Anne brought the lighter to the tip of her cigarette. Martin allowed himself the luxury of observing her closely as she took several drags, filling her lungs with smoke and then slowly letting it escape through her nose and her mouth. He noticed that when the cigarette was in her hand, her fingers held it lightly by the white paper shaft and not by the filter.
“I like to put most of the filter in my mouth when I drag,” she explained when he asked why. “It’s maybe just force of habit, but I think you get a fuller flavour if you smoke that way.”
Martin continued to gaze at her as she smoked contentedly. “It’s a puzzle to me,” he confessed. “Aren’t there lots of times when you’re desperate for a cigarette but can’t smoke? Don’t you wish then that you weren’t so addicted?”
“No,” said Anne, firmly, recalling old conversations to the same effect. “I can put up with the cravings for a while if I have to, because I know that when I do get the chance to have a cigarette I’ll enjoy it all the more. I only ever get panicky if I think there’s a risk that I’m going to run out of cigarettes. As long as I know I’ve got a supply constantly available, I’m alright.”

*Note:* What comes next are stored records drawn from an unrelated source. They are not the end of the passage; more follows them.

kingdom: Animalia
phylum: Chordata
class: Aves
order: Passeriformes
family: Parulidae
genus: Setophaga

“So what about the damage that thirty or forty cigarettes a day for twenty-five years have done to you? Doesn’t that make you wish now that you had never started in the first place?”
Anne shook her head. “You still don’t understand,” she replied, raising her cigarette to her lips for another drag. “You seem to regard damage to health as the card which trumps everything else. I don’t see it that way. Smoking gives me more than it takes away. Sure, there are a lot of things that I can’t do because I smoke too much to be physically capable. But in exchange I get hundreds of moments of pleasure every day.”
She finished her cigarette and, having put it out in the ashtray, looked across at Martin challengingly. “If you’re so keen to understand what it’s all about, don’t you think it’s time you tried it for yourself?”